Jumat, 11 Januari 2019

Saatnya Kembali

Nggerong kaya kucing.

Beberapa detik di antara menit-menit yang kepayahan, pertanyaan-pertanyaan yang menguap seperti gerimis deras yang menggenang di sela ban bekas. Sementara, kotak-kotak tersier perlu diusung dan dialirkan lewat parit-parit kecil di perumahan, gang-gang perkampungan, menyatu bersama limbah rumah tangga, sementara.... Kata-kata harus terus berlomba, melompat, terjun, bersahutan, menggema, seperti sepi-sepi ketika lumba-lumba berbicara. Nantinya, di akhir pekan, kami akan berjumpa di lautan, dihirup ikan-ikan, penyu, dan kapal selam. Kami akan dihirup dan dihembuskan, disemburkan paus lewat punggung kepalanya.

1.33.22

23.34

15.09

23.58

Cerita-cerita yang habis di perjalanan, yang tumpah di jeglongan Ciliwung-Progo, yang gembos di kampus dan didongkrak dengan ragu-ragu, bimbang, resah, malu, pertemuan tapi perpisahan, salam-salam canggung, teh tengah malam, kantuk-kantuk yang menetes di meja kerja, di pangkuan, di atas keyboard dan terantuk kamera.
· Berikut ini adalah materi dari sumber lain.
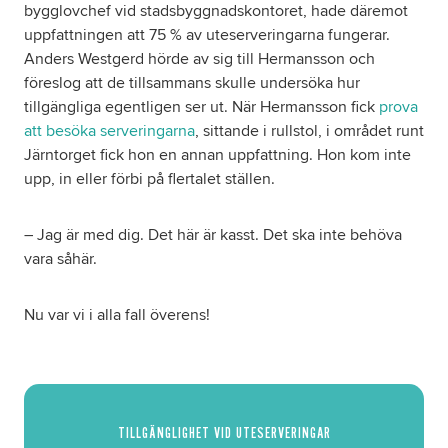
bygglovchef vid stadsbyggnadskontoret, hade däremot
uppfattningen att 75 % av uteserveringarna fungerar.
Anders Westgerd hörde av sig till Hermansson och
föreslog att de tillsammans skulle undersöka hur
tillgängliga egentligen ser ut. När Hermansson fick
prova
att besöka serveringarna
, sittande i rullstol, i området runt
Järntorget fick hon en annan uppfattning. Hon kom inte
upp, in eller förbi på flertalet ställen.
– Jag är med dig. Det här är kasst. Det ska inte behöva
vara såhär.
Nu var vi i alla fall överens!
TILLGÄNGLIGHET VID UTESERVERINGAR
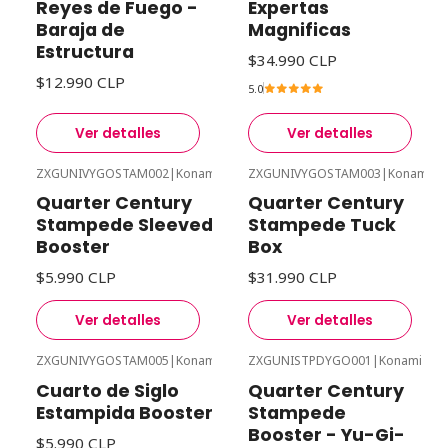
Reyes de Fuego -
Expertas
Baraja de
Magnificas
Estructura
$34.990 CLP
$12.990 CLP
5.0
Ver detalles
Ver detalles
ZXGUNIVYGOSTAM002
|
Konami
ZXGUNIVYGOSTAM003
|
Konami
Agotado
Agotado
Quarter Century
Quarter Century
Stampede Sleeved
Stampede Tuck
Booster
Box
$5.990 CLP
$31.990 CLP
Ver detalles
Ver detalles
ZXGUNIVYGOSTAM005
|
Konami
ZXGUNISTPDYGO001
|
Konami
Agotado
Agotado
Cuarto de Siglo
Quarter Century
Estampida Booster
Stampede
Booster - Yu-Gi-
$5.990 CLP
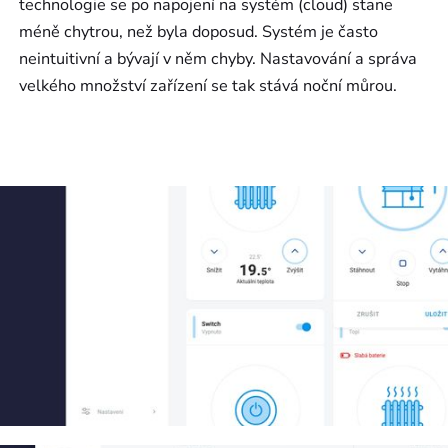
technologie se po napojení na systém (cloud) stane
méně chytrou, než byla doposud. Systém je často
neintuitivní a bývají v něm chyby. Nastavování a správa
velkého množství zařízení se tak stává noční můrou.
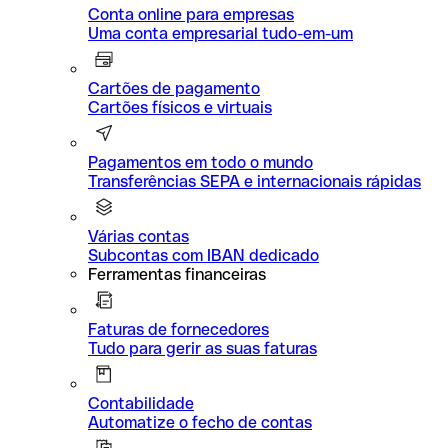
Conta online para empresas
Uma conta empresarial tudo-em-um
Cartões de pagamento
Cartões físicos e virtuais
Pagamentos em todo o mundo
Transferências SEPA e internacionais rápidas
Várias contas
Subcontas com IBAN dedicado
Ferramentas financeiras
Faturas de fornecedores
Tudo para gerir as suas faturas
Contabilidade
Automatize o fecho de contas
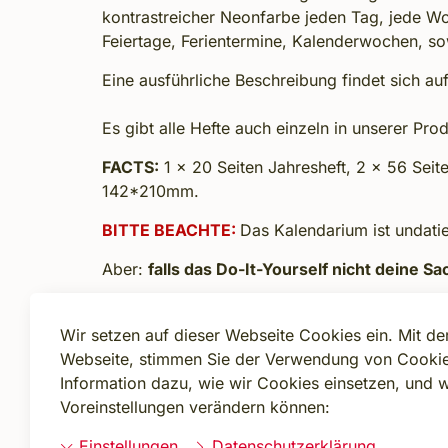
kontrastreicher Neonfarbe jeden Tag, jede Wo
Feiertage, Ferientermine, Kalenderwochen, so
Eine ausführliche Beschreibung findet sich au
Es gibt alle Hefte auch einzeln in unserer Pr
FACTS:
1 x 20 Seiten Jahresheft, 2 x 56 Seit
142*210mm.
BITTE BEACHTE:
Das Kalendarium ist undatie
Aber:
falls das Do-It-Yourself nicht deine S
Wir setzen auf dieser Webseite Cookies ein. Mit d
Webseite, stimmen Sie der Verwendung von Cookie
Zurück
Information dazu, wie wir Cookies einsetzen, und w
Voreinstellungen verändern können:
Einstellungen
Datenschutzerklärung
Tepukan di pipi, cium, peluk, tinju, tampar, marah-marah-marah, angka-angka serta kata-kata yang tak pernah berhenti berbicara mengenai persepsi, tuduhan, pembelaan yang merangkak tapi diinjak-injak. Tidak ada yang lebih damai daripada kericuhan itu sendiri. Yang hanya kami sutradaranya, penulisnya, kameranya, aktornya, penontonnya, pada panggung yang tidak ada.

Waktu tiba-tiba seperti kereta dan kami serupa angin yang terberai. Seperti kapuk bantal yang terlindas, kami berhambur dengan cantik, estetik. Kami butuh ditolong dari sesuatu yang tidak ada, dari lilitan kain yang benang-benangnya tak ada, dan menginginkan jembatan yang daratannya tak ada.

2 3 4

Istirahat di tempat. Tidak ada yang tahu bagaimana hitungan sering mengecohkan, seolah-olah kami berada di lajur yang tepat, kemudian terpelanting ke pukul empat lewat sebelas, ketika azan subuh terdengar tapi kami baru lelap. Kamu sungguh teramat baik, dekat, dan menyingkap tirai nomor dua kemudian membuat kesepakatan dengan lembut dan manipulatif bahwa aku perlu bangun dan sembahyang. Dan dari balik sujudku kadang aku suka mengintip lewat sela-sela mukena, begitu iri dan takjub pada ujung jari-jarimu yang menempel pada sajadah, sedang kami terus berdebat, kita tidak seharusnya mengiri hati.

Sebelum kamu bangun, aku lebih dulu melempar bibit-bibit hujan ke tambak udang. Jika kamu bangun nanti, kita akan menemui tuarang yang ter-amat-panjang.